UTF-8 is a commonly used encoding for URIs, for example, https://zh.wikipedia.org/wiki/進擊的巨人. However, in Servlet Spec, the default request character encoding is ISO-8859-1. As browser doesn’t not send a content-type header with encoding for GET requests. The servlet engine will try to decode the URI using ISO-8859-1 enoding by default. It will cause issue when extracting the URI for other processing.

In Spring MVC and Spring Security, the decoded URI is used in many places. One of the usage is to match a RequestHandler in DispatcherServlet. If you use AntPathRequestMatcher, you may get unexpected result for request URIs with UTF-8 characters. Some requests may not match the pattern which it should match.

For example, the URI /wiki/%E9%80%B2%E6%93%8A%E7%9A%84%E5%B7%A8%E4%BA%BA, supposed to match Ant pattern: /wiki/*, but it won’t match. The reason is internally, Spring uses ISO-8859-1 to decode URIs. The decoded URI is /wiki/進擊的巨人. Spring will try to uses regular expression .* match the last part. However, it won’t match as it contains invalid characters.

Solutions

There are 3 different ways to solve the problem.

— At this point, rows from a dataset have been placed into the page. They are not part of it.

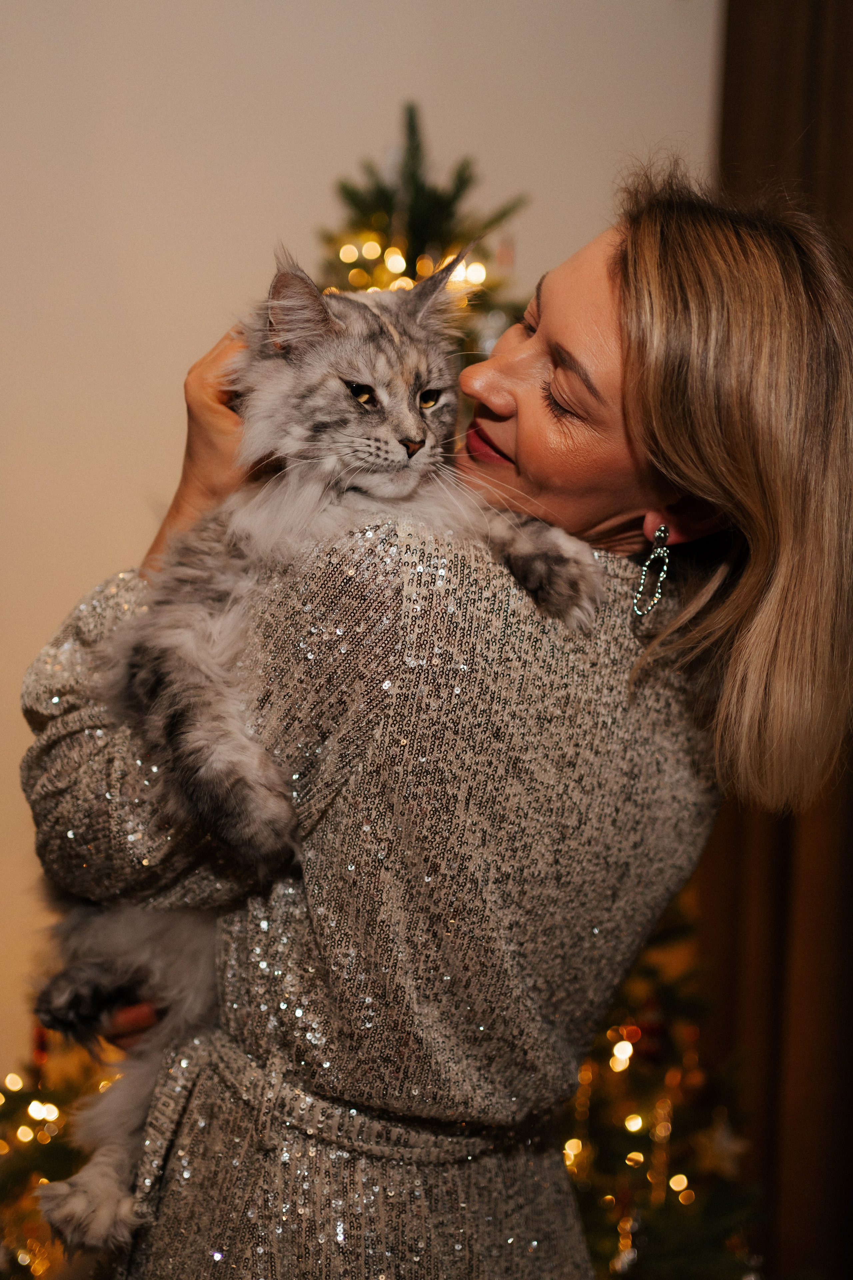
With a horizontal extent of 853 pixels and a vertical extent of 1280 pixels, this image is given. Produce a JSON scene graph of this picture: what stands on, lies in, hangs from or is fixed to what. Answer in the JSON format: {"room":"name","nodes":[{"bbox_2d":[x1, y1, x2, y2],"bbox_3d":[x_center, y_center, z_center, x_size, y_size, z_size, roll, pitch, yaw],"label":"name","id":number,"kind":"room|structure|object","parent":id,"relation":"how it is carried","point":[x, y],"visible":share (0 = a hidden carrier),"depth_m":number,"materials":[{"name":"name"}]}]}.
{"room":"living room","nodes":[
{"label":"living room","id":0,"kind":"room"},
{"bbox_2d":[0,1,725,1095],"bbox_3d":[-0.650,-0.447,3.290,4.689,3.328,0.192,1,3,-5],"label":"wall","id":1,"kind":"structure","parent":0,"point":[384,61],"depth_m":3.31,"materials":[{"name":"paint"}]},
{"bbox_2d":[704,0,852,1279],"bbox_3d":[0.900,-0.225,3.262,0.804,3.159,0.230,1,3,-5],"label":"curtain","id":2,"kind":"object","parent":1,"relation":"attached to","point":[755,48],"visible":0.64,"depth_m":3.34,"materials":[{"name":"brown fabric"}]},
{"label":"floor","id":3,"kind":"structure","parent":0,"visible":0},
{"bbox_2d":[0,1018,122,1279],"bbox_3d":[-0.660,0.677,2.991,0.729,1.124,0.669,1,3,-5],"label":"christmas tree","id":4,"kind":"object","parent":3,"relation":"on","point":[33,1138],"visible":0.43,"depth_m":2.96,"materials":[{"name":"plant"}]},
{"bbox_2d":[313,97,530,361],"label":"christmas tree","id":5,"kind":"object","parent":3,"relation":"on","point":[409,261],"visible":0.24,"depth_m":3.23,"materials":[{"name":"plant"}]},
{"bbox_2d":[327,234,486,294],"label":"string lights","id":6,"kind":"object","parent":5,"relation":"hanging from","point":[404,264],"visible":0.18,"depth_m":3.09},
{"bbox_2d":[11,152,852,1279],"bbox_3d":[0.029,0.411,1.968,0.758,1.786,0.800,1,3,-5],"label":"woman","id":7,"kind":"object","parent":3,"relation":"on","point":[518,417],"visible":0.88,"depth_m":1.75},
{"bbox_2d":[28,237,605,1250],"bbox_3d":[-0.132,0.063,1.851,0.559,0.836,0.578,0,4,-27],"label":"cat","id":8,"kind":"object","parent":7,"relation":"in","point":[421,434],"visible":0.65,"depth_m":1.70},
{"bbox_2d":[560,882,769,1277],"bbox_3d":[0.287,0.449,3.078,0.855,1.737,0.848,1,3,-5],"label":"christmas tree","id":9,"kind":"object","parent":3,"relation":"on","point":[710,1213],"visible":0.41,"depth_m":3.00,"materials":[{"name":"plant"}]},
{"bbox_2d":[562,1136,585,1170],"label":"light","id":10,"kind":"object","parent":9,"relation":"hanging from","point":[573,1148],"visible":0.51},
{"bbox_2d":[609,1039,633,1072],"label":"light bulb","id":11,"kind":"object","parent":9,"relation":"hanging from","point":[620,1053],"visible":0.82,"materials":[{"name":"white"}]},
{"bbox_2d":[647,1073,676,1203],"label":"ornament","id":12,"kind":"object","parent":9,"relation":"hanging from","point":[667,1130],"visible":0.88,"depth_m":2.91,"materials":[{"name":"gold metal"}]},
{"bbox_2d":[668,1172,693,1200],"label":"string light","id":13,"kind":"object","parent":9,"relation":"hanging from","point":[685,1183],"visible":0.7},
{"bbox_2d":[692,1110,747,1178],"bbox_3d":[0.491,0.832,2.954,0.104,0.111,0.053,1,3,-5],"label":"star ornament","id":14,"kind":"object","parent":9,"relation":"hanging from","point":[725,1140],"visible":0.89,"depth_m":2.94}
]}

  1. Set character encoding in request with content-type header
  2. Use a filter to manually set character encoding for requests
  3. Set default request character encoding to UTF-8 in servlet engine level (web.xml)

The first solution may not work as browsers do not set content-type header with character encoding for GET requests.

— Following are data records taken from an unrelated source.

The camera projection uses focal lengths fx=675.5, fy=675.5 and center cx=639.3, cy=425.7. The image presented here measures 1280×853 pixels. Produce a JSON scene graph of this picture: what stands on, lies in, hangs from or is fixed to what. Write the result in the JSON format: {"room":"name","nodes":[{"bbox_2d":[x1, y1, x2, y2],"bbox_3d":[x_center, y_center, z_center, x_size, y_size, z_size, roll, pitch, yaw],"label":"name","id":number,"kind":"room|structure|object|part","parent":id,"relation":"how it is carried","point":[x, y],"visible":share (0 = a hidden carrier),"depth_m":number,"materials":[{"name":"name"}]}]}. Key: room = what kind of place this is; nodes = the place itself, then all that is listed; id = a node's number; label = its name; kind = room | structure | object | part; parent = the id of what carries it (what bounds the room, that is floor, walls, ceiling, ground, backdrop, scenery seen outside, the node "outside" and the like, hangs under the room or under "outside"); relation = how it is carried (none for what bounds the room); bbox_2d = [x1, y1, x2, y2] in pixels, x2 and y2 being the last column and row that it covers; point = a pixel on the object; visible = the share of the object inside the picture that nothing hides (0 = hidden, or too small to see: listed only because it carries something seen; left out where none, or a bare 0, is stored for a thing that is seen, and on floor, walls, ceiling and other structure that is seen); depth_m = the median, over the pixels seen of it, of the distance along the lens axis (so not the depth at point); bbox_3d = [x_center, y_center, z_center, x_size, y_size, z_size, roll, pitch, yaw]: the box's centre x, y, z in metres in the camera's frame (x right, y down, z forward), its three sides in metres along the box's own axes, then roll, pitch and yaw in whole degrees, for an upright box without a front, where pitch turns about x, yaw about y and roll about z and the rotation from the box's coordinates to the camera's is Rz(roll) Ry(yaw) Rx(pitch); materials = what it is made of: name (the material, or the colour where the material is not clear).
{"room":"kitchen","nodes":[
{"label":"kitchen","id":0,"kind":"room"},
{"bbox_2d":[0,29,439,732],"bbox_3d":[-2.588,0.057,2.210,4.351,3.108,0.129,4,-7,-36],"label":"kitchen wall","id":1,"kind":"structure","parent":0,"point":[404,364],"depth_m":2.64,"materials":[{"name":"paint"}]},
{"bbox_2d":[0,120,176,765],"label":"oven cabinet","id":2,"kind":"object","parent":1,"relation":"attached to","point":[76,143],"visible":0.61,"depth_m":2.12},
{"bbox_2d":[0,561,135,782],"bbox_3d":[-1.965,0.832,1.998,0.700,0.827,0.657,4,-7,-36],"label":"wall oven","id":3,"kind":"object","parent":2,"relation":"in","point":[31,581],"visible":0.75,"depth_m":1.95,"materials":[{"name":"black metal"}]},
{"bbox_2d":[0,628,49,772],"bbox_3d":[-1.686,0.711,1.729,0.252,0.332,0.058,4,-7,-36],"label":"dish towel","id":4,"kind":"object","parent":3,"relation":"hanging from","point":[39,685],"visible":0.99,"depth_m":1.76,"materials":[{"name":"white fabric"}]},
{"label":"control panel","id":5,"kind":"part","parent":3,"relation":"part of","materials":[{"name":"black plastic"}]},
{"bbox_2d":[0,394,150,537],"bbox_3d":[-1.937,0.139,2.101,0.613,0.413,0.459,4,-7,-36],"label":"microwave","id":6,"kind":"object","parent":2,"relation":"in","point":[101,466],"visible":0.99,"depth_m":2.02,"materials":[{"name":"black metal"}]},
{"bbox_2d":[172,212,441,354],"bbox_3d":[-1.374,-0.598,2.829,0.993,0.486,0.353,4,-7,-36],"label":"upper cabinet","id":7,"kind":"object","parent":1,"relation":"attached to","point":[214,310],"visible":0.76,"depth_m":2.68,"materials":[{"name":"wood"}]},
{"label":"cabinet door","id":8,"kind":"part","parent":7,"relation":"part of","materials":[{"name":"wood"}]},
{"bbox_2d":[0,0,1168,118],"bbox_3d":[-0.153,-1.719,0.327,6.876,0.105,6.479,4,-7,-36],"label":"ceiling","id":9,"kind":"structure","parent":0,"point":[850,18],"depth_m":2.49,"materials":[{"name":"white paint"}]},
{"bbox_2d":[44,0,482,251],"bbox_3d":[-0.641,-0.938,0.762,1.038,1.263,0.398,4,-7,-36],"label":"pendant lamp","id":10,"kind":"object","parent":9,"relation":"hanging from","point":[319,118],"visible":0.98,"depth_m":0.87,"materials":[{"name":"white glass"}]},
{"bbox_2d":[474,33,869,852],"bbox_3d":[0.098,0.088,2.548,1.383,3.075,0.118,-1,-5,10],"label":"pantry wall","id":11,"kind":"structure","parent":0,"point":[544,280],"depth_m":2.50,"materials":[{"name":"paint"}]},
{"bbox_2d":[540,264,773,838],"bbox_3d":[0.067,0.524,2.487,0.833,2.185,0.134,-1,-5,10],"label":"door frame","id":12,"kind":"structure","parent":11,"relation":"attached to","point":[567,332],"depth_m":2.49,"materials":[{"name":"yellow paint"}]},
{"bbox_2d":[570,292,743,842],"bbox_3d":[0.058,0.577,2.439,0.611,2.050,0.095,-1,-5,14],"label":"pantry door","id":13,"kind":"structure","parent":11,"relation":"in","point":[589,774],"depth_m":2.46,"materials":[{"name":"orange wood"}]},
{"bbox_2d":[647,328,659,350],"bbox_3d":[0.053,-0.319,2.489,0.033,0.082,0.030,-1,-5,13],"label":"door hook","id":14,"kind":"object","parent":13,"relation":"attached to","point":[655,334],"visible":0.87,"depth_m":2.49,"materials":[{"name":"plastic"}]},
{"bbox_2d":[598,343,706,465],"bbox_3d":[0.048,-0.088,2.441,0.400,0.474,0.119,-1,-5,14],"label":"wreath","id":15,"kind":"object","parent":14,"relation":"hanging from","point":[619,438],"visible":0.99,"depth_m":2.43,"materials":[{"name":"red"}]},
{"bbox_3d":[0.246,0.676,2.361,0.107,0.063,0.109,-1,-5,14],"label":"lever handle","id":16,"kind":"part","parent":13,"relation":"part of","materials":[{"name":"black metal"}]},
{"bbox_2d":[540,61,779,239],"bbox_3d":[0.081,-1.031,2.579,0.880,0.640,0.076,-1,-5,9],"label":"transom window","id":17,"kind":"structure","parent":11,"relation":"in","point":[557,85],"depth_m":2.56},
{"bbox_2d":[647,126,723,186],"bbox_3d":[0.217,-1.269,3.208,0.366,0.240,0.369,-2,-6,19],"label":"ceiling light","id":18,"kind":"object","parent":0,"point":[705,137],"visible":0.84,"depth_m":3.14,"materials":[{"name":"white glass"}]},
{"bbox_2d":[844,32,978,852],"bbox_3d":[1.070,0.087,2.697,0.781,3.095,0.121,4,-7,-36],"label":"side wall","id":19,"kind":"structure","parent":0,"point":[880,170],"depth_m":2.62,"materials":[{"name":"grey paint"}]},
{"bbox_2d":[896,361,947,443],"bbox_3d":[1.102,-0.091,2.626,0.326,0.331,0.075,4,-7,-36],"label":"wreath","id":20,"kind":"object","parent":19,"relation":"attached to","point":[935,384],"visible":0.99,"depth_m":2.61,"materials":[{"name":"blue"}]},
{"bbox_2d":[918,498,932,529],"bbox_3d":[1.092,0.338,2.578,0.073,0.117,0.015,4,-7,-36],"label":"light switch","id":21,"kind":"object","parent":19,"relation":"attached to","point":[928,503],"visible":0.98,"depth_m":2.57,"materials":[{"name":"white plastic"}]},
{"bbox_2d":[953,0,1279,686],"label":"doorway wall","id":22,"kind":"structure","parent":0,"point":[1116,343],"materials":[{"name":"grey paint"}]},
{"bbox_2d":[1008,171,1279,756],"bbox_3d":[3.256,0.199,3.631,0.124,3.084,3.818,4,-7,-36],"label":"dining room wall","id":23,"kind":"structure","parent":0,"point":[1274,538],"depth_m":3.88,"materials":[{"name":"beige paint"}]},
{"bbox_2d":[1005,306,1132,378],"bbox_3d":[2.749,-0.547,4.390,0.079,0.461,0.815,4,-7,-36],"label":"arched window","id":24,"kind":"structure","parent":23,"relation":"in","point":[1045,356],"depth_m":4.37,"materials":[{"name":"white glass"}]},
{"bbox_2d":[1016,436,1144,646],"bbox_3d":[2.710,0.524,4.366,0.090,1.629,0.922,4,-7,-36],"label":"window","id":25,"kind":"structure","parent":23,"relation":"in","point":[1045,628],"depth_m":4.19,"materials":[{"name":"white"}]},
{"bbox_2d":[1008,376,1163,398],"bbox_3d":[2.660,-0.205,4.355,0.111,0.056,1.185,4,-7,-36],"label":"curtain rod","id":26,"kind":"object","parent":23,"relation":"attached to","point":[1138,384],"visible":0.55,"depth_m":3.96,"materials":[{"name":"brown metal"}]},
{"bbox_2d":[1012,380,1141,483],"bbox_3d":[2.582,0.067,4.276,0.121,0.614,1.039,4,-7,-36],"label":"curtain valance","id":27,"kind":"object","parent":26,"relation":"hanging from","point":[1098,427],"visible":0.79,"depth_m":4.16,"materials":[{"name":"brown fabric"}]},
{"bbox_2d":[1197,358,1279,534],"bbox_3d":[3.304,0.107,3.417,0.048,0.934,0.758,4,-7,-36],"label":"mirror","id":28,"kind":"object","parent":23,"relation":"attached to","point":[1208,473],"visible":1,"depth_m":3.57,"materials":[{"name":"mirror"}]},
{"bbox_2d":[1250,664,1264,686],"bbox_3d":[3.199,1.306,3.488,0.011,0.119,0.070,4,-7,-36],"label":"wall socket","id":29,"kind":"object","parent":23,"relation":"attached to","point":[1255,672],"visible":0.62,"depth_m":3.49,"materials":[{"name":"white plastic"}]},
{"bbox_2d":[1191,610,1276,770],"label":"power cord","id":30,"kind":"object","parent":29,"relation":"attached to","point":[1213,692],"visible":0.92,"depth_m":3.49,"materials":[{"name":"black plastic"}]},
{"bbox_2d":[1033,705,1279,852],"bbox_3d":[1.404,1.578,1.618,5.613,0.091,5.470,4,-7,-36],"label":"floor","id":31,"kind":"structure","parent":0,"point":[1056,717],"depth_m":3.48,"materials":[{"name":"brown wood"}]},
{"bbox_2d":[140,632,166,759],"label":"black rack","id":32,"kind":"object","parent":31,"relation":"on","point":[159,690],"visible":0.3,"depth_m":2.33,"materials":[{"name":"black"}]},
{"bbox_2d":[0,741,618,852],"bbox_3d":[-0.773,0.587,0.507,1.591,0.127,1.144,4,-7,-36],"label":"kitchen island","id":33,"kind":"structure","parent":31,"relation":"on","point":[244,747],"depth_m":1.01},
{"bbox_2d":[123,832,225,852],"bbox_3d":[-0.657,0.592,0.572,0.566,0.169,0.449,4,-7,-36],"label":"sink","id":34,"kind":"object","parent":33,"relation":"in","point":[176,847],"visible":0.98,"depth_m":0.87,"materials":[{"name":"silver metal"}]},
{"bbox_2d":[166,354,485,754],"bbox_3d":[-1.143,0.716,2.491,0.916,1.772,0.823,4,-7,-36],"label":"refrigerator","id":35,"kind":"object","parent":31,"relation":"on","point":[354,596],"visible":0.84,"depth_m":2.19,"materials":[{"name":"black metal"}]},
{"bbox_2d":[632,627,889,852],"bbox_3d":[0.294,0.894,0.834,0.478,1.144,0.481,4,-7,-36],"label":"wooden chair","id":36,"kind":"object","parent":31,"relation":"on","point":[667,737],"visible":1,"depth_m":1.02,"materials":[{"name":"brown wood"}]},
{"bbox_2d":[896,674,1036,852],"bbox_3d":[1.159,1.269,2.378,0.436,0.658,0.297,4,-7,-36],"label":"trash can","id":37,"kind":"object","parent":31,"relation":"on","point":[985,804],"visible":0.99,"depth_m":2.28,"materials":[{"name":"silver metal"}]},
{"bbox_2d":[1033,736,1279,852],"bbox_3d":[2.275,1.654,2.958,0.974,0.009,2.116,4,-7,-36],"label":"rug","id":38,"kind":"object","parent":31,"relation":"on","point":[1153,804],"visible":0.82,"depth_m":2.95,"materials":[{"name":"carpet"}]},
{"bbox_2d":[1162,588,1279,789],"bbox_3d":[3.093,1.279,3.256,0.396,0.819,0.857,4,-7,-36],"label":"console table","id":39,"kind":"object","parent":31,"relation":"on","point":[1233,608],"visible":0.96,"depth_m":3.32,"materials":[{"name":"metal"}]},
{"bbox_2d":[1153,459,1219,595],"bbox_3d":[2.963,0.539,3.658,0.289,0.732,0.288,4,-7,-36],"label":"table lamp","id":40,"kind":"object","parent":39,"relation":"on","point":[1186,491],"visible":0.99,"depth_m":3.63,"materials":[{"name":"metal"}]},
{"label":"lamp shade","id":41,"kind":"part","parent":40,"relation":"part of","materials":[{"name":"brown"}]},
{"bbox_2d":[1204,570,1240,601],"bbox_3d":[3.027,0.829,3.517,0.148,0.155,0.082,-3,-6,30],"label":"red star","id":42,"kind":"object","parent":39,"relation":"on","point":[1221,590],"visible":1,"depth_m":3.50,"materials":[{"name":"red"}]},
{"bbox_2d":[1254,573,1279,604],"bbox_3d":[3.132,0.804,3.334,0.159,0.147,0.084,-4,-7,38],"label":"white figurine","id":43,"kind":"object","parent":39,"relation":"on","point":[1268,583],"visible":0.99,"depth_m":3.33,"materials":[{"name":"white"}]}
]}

The second one requires an additional filter defined in web.xml. It does only one thing, call request.setCharacterEncoding("UTF-8") to explictly set the character encoding to UTF-8.

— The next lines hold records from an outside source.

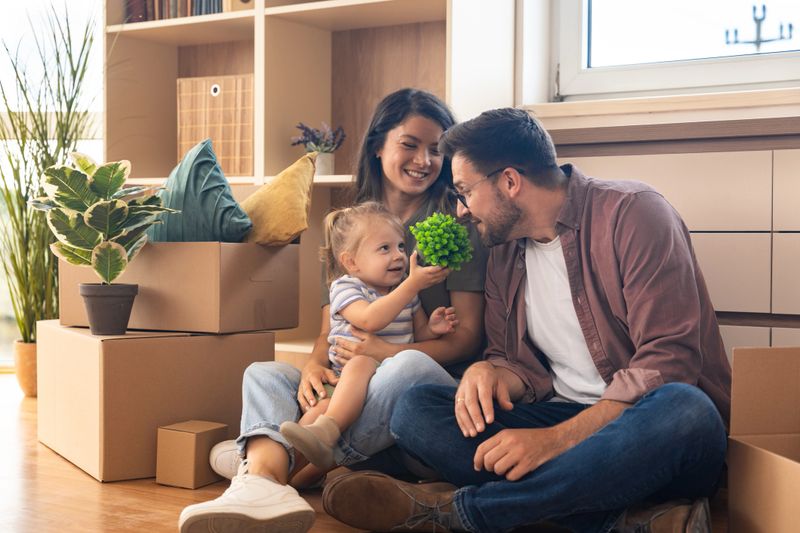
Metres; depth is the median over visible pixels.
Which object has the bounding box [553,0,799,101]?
window
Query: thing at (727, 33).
utility pole
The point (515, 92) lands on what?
window wall
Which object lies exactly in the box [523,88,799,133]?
window sill
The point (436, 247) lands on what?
green plant
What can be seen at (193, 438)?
small cardboard box
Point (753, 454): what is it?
cardboard box
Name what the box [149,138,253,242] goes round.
teal pillow
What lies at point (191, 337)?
cardboard box
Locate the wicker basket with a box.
[176,74,253,175]
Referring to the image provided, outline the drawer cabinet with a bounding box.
[549,124,799,358]
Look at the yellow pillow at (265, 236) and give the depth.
2.91 m
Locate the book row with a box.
[123,0,228,21]
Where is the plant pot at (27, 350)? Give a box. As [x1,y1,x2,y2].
[13,338,37,396]
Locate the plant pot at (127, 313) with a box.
[79,282,138,334]
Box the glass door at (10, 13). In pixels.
[0,0,104,366]
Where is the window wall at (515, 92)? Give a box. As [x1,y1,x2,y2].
[475,0,799,123]
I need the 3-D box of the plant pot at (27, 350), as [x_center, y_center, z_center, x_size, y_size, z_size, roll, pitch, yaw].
[-1.330,0.379,4.152,0.211,0.198,0.208,1,2,32]
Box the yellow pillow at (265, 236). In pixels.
[240,153,317,245]
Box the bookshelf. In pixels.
[105,0,500,351]
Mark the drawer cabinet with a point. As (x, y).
(703, 160)
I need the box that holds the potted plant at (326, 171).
[292,122,344,174]
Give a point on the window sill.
(653, 109)
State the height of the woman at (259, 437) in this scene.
0.980 m
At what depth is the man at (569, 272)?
2.09 m
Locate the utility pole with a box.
[724,2,793,50]
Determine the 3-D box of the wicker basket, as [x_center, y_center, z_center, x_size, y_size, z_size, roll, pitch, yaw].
[-0.606,-0.495,4.037,0.331,0.357,0.273,1,2,32]
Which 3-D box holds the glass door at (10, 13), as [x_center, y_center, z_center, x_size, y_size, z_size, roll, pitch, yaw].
[-1.632,-0.847,4.654,0.808,2.583,0.629,1,2,32]
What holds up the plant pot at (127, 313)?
on the cardboard box at (191, 337)
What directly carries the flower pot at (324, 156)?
in the bookshelf
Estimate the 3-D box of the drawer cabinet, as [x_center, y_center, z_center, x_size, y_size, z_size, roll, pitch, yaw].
[1.126,0.086,2.859,1.738,0.893,0.457,1,2,32]
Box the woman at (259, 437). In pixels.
[174,86,488,530]
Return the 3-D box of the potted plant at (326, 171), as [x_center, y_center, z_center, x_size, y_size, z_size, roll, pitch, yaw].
[-0.274,-0.404,3.799,0.210,0.206,0.197,1,2,32]
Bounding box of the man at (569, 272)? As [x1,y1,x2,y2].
[318,104,732,532]
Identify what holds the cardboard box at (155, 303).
on the cardboard box at (191, 337)
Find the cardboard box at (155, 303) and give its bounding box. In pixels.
[59,241,300,333]
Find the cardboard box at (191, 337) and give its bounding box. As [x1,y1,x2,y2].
[35,322,277,481]
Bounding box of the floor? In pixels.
[0,375,730,532]
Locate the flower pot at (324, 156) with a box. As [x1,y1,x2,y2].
[313,152,334,175]
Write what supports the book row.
in the bookshelf
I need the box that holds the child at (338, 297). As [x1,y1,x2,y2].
[281,202,458,462]
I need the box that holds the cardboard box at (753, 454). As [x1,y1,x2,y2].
[728,345,799,532]
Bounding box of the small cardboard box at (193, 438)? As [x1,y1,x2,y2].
[156,420,229,488]
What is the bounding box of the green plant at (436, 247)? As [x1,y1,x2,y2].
[409,212,473,269]
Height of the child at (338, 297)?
0.535 m
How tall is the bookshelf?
2.388 m
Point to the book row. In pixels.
(168, 16)
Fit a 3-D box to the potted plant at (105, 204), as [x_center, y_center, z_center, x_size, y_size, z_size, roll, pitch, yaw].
[-0.751,-0.061,2.799,0.370,0.448,0.339,1,2,32]
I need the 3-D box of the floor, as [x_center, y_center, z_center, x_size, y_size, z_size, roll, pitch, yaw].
[-0.898,0.598,1.582,6.334,0.103,5.431,1,2,32]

The third solution might be the best choice. Adding a request-character-encoding element in web.xml and set it to UTF-8. It will be come the default character encoding for all requests. Individual request can still override it by using first and second solutions.

<!-- in web.xml -->
<request-character-encoding>UTF-8</request-character-encoding>

A Little Bit of Details

In Spring, the URI decode code is in UrlPathHelper:

// org.springframework.web.util.UrlPathHelper
public class UrlPathHelper {
	// ...... 
	private String decodeInternal(HttpServletRequest request, String source) {
		String enc = determineEncoding(request);
		try {
			return UriUtils.decode(source, enc);
		}
		catch (UnsupportedCharsetException ex) {
			if (logger.isWarnEnabled()) {
				logger.warn("Could not decode request string [" + source + "] with encoding '" + enc +
						"': falling back to platform default encoding; exception message: " + ex.getMessage());
			}
			return URLDecoder.decode(source);
		}
	}
	// ......
}

determineEncoding will check the encoding of the current request first. If it’s not set, it will use default character encoding (‘ISO-8859-1’).

	protected String determineEncoding(HttpServletRequest request) {
		String enc = request.getCharacterEncoding();
		if (enc == null) {
			enc = getDefaultEncoding();
		}
		return enc;
	}

Based on servlet spec, request.getCharacterEncoding() will check if the current request has an explict character encoding. If not, it will check current servlet context setting (which is the request-character-encoding in web.xml).

Conclusion

If we use any one of the solution, the URI /wiki/%E9%80%B2%E6%93%8A%E7%9A%84%E5%B7%A8%E4%BA%BA will be decoded correctly as /wiki/進擊的巨人.

We can handle UTF-8 encoded URIs correctly in Spring.